Background: In vivo delivery of CAR constructs via lentiviral vectors is hindered by a critical limitation: conventional viral envelopes trigger premature T-cell activation, leading to excessive cytokine release and functional exhaustion that compromise therapeutic efficacy and safety. Precise control of T-cell activation during in vivo lentiviral delivery is therefore essential to balance efficacy with toxicity. We hypothesize that the activation threshold can be fine-tuned through rational engineering of synergistic interactions between viral binders and fusogens, enabling efficient transduction while maintaining T cells in a functionally quiescent state.

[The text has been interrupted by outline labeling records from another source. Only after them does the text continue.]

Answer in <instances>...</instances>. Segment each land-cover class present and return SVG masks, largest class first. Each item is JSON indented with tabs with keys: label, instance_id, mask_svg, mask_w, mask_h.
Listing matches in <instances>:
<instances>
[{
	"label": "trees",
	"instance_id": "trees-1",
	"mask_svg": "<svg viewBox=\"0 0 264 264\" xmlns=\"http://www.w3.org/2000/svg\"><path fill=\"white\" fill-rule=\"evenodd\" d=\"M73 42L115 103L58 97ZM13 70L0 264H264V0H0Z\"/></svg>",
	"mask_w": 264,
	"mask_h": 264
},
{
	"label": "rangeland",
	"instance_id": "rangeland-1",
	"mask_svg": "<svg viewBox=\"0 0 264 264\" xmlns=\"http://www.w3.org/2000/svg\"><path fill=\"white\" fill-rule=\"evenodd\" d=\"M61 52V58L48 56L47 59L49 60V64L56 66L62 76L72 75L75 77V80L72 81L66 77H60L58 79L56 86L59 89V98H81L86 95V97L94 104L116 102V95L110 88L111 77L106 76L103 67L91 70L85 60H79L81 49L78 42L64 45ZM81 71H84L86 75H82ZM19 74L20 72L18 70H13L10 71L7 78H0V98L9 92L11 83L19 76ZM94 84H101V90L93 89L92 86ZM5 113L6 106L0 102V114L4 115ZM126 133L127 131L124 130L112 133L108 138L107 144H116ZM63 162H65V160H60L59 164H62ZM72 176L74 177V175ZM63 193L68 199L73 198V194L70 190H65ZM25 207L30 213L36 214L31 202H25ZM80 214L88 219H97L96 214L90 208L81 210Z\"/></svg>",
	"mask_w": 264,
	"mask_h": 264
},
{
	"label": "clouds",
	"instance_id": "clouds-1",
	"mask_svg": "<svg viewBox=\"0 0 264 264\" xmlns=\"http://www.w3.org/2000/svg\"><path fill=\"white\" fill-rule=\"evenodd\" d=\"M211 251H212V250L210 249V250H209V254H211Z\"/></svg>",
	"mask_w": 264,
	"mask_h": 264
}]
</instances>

Methods: We systematically screened binders targeting multiple T-cell surface markers (e.g., CD3, CD7, CD8) in diverse formats (scFv, VHH), paired with a library of engineered fusogen variants. Each binder-fusogen combination was evaluated for activation dynamics using CD69/CD25 surface expression, cytokine secretion (IL-2, IFN-γ, IL-6), and transcriptomic profiling in primary human T cells. Transduction specificity was assessed by comparative tropism analysis of resting versus activated T-cell subsets, while off-target potential was mapped through transduction profiling across primary human non-immune cell lineages. Lead candidates were validated in humanized mouse models, assessing antigen-independent activation, tumor-specific cytotoxicity, and systemic inflammatory responses.

Results: Screening identified distinct binder-fusogen combinations capable of achieving high-titer transduction while inducing minimal early activation markers and cytokine release. Optimal pairs demonstrated rapid receptor internalization without sustained TCR signaling complex formation, thereby preserving resting T-cell metabolic profiles and preventing exhaustion marker upregulation. These “functionally silent” configurations maintained baseline cytokine levels during transduction, yet enabled robust CAR-driven expansion upon subsequent antigen encounter. In vivo validation confirmed that lead candidates mediated complete tumor clearance without measurable cytokine release syndrome or off-target toxicity, whereas control combinations with identical binders but suboptimal fusogens triggered premature T-cell activation and pronounced interleukin cascades.

Conclusion: We established a combinatorial entry engineering platform that effectively decouples viral transduction from T-cell activation. Systematic screening of binder-fusogen pairs across activation thresholds identified configurations enabling “silent” CAR delivery with high specificity and built-in safety features. This approach expands the therapeutic window for in vivo CAR-T therapies by exerting precise control over early T-cell stimuli and is broadly applicable to next-generation in vivo adoptive therapies.